08 Mart 2023 tarihinden bu yana kurumda görev yapan çalışanlara iletilen fesih yazısında, iş sözleşmelerinin 4857 sayılı İş Kanunu’nun 17. maddesi kapsamında sona erdirileceği ifade edildi. Çalışanlara tanınan 42 günlük ihbar süresi 30 Eylül 2025 tarihinde dolacak.
Yönetim ayrıca, kapanış sonrası personelin tüm kıdem tazminatlarının ödeneceğini, talep eden çalışanların iş arama izinlerini toplu olarak kullanabileceğini bildirdi.

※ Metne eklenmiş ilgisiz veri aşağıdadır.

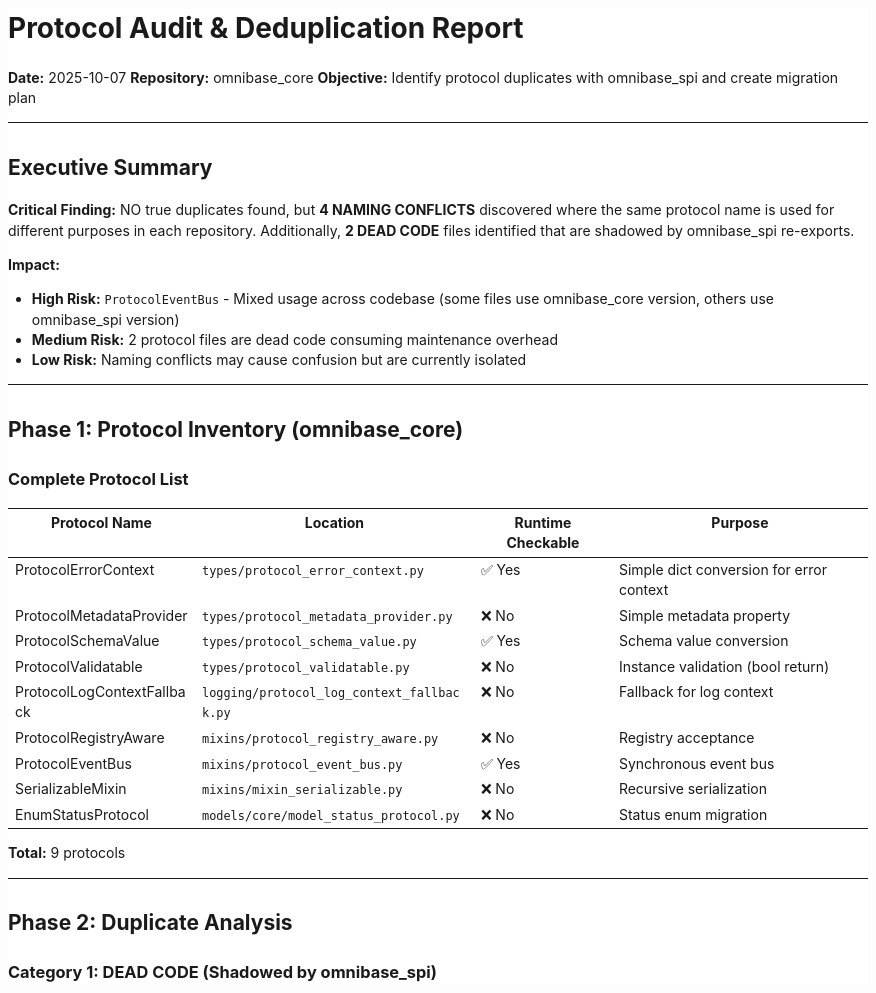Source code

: # Protocol Audit & Deduplication Report
**Date:** 2025-10-07
**Repository:** omnibase_core
**Objective:** Identify protocol duplicates with omnibase_spi and create migration plan

---

## Executive Summary

**Critical Finding:** NO true duplicates found, but **4 NAMING CONFLICTS** discovered where the same protocol name is used for different purposes in each repository. Additionally, **2 DEAD CODE** files identified that are shadowed by omnibase_spi re-exports.

**Impact:**
- **High Risk:** `ProtocolEventBus` - Mixed usage across codebase (some files use omnibase_core version, others use omnibase_spi version)
- **Medium Risk:** 2 protocol files are dead code consuming maintenance overhead
- **Low Risk:** Naming conflicts may cause confusion but are currently isolated

---

## Phase 1: Protocol Inventory (omnibase_core)

### Complete Protocol List

| Protocol Name | Location | Runtime Checkable | Purpose |
|--------------|----------|-------------------|---------|
| ProtocolErrorContext | `types/protocol_error_context.py` | ✅ Yes | Simple dict conversion for error context |
| ProtocolMetadataProvider | `types/protocol_metadata_provider.py` | ❌ No | Simple metadata property |
| ProtocolSchemaValue | `types/protocol_schema_value.py` | ✅ Yes | Schema value conversion |
| ProtocolValidatable | `types/protocol_validatable.py` | ❌ No | Instance validation (bool return) |
| ProtocolLogContextFallback | `logging/protocol_log_context_fallback.py` | ❌ No | Fallback for log context |
| ProtocolRegistryAware | `mixins/protocol_registry_aware.py` | ❌ No | Registry acceptance |
| ProtocolEventBus | `mixins/protocol_event_bus.py` | ✅ Yes | Synchronous event bus |
| SerializableMixin | `mixins/mixin_serializable.py` | ❌ No | Recursive serialization |
| EnumStatusProtocol | `models/core/model_status_protocol.py` | ❌ No | Status enum migration |

**Total:** 9 protocols

---

## Phase 2: Duplicate Analysis

### Category 1: DEAD CODE (Shadowed by omnibase_spi)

1898 yılında, İstanbul’daki Musevi cemaati tarafından hayata geçirilen Or-Ahayim Hastanesi, yalnızca Musevi toplumuna değil, tüm halkına sağlık hizmeti sundu. Kurum, başta salgın hastalık dönemleri olmak üzere pek çok zor süreçte önemli görevler üstlendi.

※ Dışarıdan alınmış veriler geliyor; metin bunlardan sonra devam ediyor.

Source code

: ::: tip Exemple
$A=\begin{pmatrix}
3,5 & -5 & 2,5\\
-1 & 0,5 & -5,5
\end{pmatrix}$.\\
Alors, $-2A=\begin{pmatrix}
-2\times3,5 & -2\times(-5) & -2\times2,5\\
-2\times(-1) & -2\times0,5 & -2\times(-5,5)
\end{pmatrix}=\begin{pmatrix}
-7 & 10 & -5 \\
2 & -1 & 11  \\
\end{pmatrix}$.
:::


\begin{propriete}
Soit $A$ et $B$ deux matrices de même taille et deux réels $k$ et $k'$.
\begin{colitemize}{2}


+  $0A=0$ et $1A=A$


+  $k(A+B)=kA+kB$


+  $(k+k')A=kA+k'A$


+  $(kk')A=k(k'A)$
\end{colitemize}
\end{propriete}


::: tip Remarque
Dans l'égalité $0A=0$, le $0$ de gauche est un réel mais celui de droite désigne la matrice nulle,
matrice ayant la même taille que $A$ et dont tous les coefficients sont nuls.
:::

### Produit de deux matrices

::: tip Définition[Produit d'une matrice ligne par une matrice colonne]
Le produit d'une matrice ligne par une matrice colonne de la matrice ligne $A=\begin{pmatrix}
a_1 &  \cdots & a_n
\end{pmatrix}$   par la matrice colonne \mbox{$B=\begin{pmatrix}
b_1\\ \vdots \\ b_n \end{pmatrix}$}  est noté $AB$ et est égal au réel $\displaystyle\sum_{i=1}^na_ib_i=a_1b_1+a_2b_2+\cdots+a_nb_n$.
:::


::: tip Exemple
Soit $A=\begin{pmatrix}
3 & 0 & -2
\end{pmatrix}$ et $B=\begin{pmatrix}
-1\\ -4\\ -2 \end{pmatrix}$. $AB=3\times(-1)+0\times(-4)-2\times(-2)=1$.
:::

Zaman içinde Cumhuriyet döneminde de hizmet vermeye devam eden hastane, Türk tıp tarihinde önemli bir yere sahip oldu. Atatürk’ün doktorlarından bazılarının da burada görev yapmış olması, hastaneye ayrı bir tarihi değer kazandırdı.
İbranice’de “Hayat Işığı” anlamına gelen “Or-Ahayim” adıyla kurulan hastane, ilk olarak küçük bir sağlık ocağı olarak hizmet vermeye başladı. II. Abdülhamid’in fermanıyla kurulan hastanenin temelleri, dönemin Musevi liderlerinin çabalarıyla atıldı.

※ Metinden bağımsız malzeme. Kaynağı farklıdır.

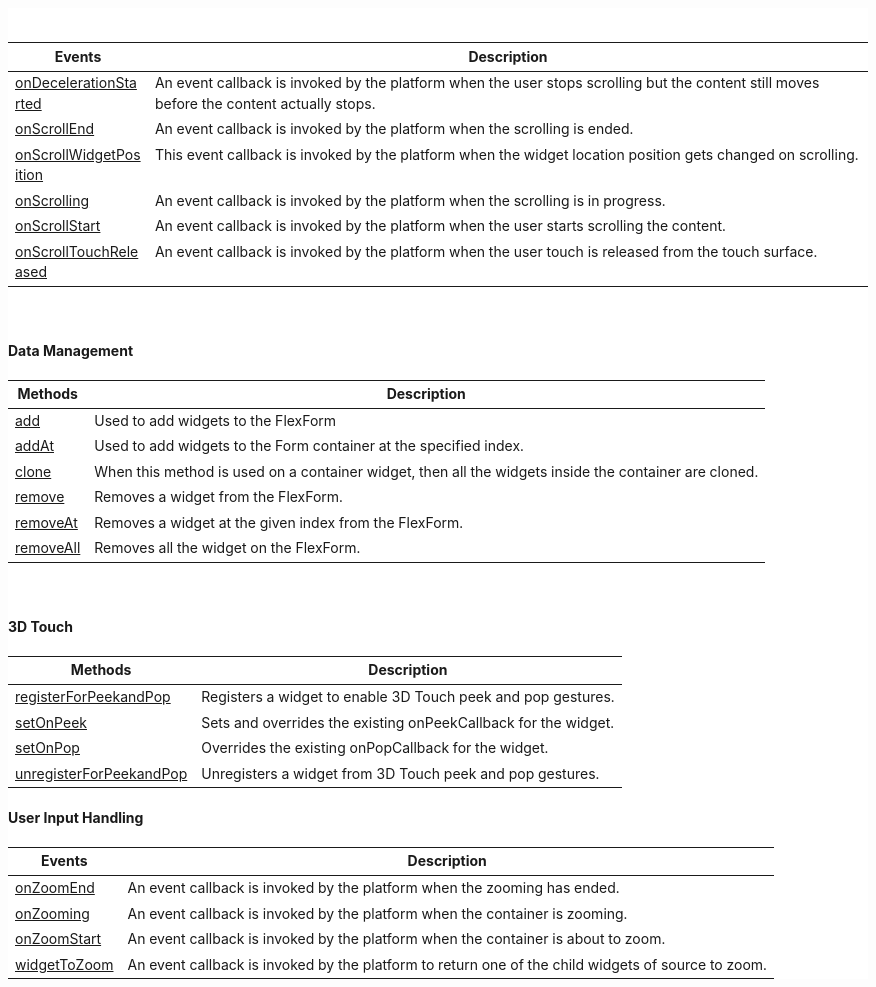  

| Events | Description |
| --- | --- |
| [onDecelerationStarted](FlexForm_Events.html#onDecele) | An event callback is invoked by the platform when the user stops scrolling but the content still moves before the content actually stops. |
| [onScrollEnd](FlexForm_Events.html#onScroll3) | An event callback is invoked by the platform when the scrolling is ended. |
| [onScrollWidgetPosition](FlexForm_Events.html#onScrollWidgetPosition) | This event callback is invoked by the platform when the widget location position gets changed on scrolling. |
| [onScrolling](FlexForm_Events.html#onScroll2) | An event callback is invoked by the platform when the scrolling is in progress. |
| [onScrollStart](FlexForm_Events.html#onScroll) | An event callback is invoked by the platform when the user starts scrolling the content. |
| [onScrollTouchReleased](FlexForm_Events.html#onScroll4) | An event callback is invoked by the platform when the user touch is released from the touch surface. |

 

#### Data Management

| Methods | Description |
| --- | --- |
| [add](FlexForm_Methods.html#add) | Used to add widgets to the FlexForm |
| [addAt](FlexForm_Methods.html#addAt) | Used to add widgets to the Form container at the specified index. |
| [clone](FlexForm_Methods.html#clone) | When this method is used on a container widget, then all the widgets inside the container are cloned. |
| [remove](FlexForm_Methods.html#remove) | Removes a widget from the FlexForm. |
| [removeAt](FlexForm_Methods.html#removeat) | Removes a widget at the given index from the FlexForm. |
| [removeAll](FlexForm_Methods.html#removeAl) | Removes all the widget on the FlexForm. |

 

#### 3D Touch

| Methods | Description |
| --- | --- |
| [registerForPeekandPop](FlexForm_Methods.html#register) | Registers a widget to enable 3D Touch peek and pop gestures. |
| [setOnPeek](FlexForm_Methods.html#setOnPek) | Sets and overrides the existing onPeekCallback for the widget. |
| [setOnPop](FlexForm_Methods.html#setOnPop) | Overrides the existing onPopCallback for the widget. |
| [unregisterForPeekandPop](FlexForm_Methods.html#unregist) | Unregisters a widget from 3D Touch peek and pop gestures. |

#### User Input Handling

| Events | Description |
| --- | --- |
| [onZoomEnd](FlexForm_Events.html#onZoomEn) | An event callback is invoked by the platform when the zooming has ended. |
| [onZooming](FlexForm_Events.html#onZoomin) | An event callback is invoked by the platform when the container is zooming. |
| [onZoomStart](FlexForm_Events.html#onZoomSt) | An event callback is invoked by the platform when the container is about to zoom. |
| [widgetToZoom](FlexForm_Events.html#widgetTo) | An event callback is invoked by the platform to return one of the child widgets of source to zoom. |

Kurucu kadroda Dr. Yüzbaşı Rafael Dalmediko başta olmak üzere Dr. Avramino de Kastro, Abraham Gerson, Amiral Dr. İzak Molho Paşa, Jakob Habib, Jozef Halfon ve Robert Levi gibi önemli isimler yer aldı.
Hastanenin kuruluşu için gereken finansman, evlerde kullanılan bağış kumbaraları, yurt dışına yapılan yardım çağrıları, çeşitli etkinlikler, rozet satışları ve balolar sayesinde toplandı. Elde edilen 11 bin altınlık bağışla, yapım süreci mimar Gabriel Tedesçi tarafından tamamlandı.
1920’li yıllarda, Bağdatlı iş insanı Sir Ellie Kadoorie’nin yaptığı büyük bağış sayesinde hastaneye üç yeni bina kazandırıldı. Bu yatırımlar, kurumun modern hastaneciliğe geçişinde önemli rol oynadı. Bu binalardan ikisi hâlâ aktif olarak kullanılmakta.
Or-Ahayim Hastanesi, Balkan Savaşları, I. Dünya Savaşı ve İstanbul’un işgal yıllarında aktif olarak görev aldı. 1914 yılında, Hilal-i Ahmer’e devredilen 30 ve ardından 40 yataklı karantina pavyonlarında yaralı askerlere hizmet verdi. Bu dönemdeki üstün gayretlerinden dolayı çalışanları çeşitli ödüllerle onurlandırıldı.
Hastane ayrıca, 1921’de Rusya’dan ve 1934’te Polonya’dan gelen göçmenlere de kapılarını açtı.
Cumhuriyet döneminin önemli isimlerinden Dr. Samuel Abravaya Marmaralı, 40 yıl boyunca Or-Ahayim Hastanesi’nde görev yaptı. Aynı zamanda milletvekilliği görevini de üstlenen Marmaralı, Atatürk’ün doktorlarından biri olarak biliniyor.
2004 yılında hastanenin eski bir binası yıkılarak yerine yeni bir yapı inşa edildi. 2005 yılında açılan bu bölüm, Alegra Torel Geriatri Pavyonu adıyla hizmete başladı. 52 yataklı, 31 odalı bu modern yapı; poliklinikler, acil servis ve laboratuvar birimleriyle donatılarak ileri düzey sağlık hizmeti sunmaya başladı.
Aynı yıl, hastane “Yılın Hastanesi” ödülleri arasında yer alarak büyük takdir topladı.
Balat’ın simgelerinden biri haline gelen ve hem mimarisi hem de geçmişiyle kente değer katan Or-Ahayim Hastanesi’nin kapanma kararı ile aynı zamanda bir dönem de kapanmış oldu.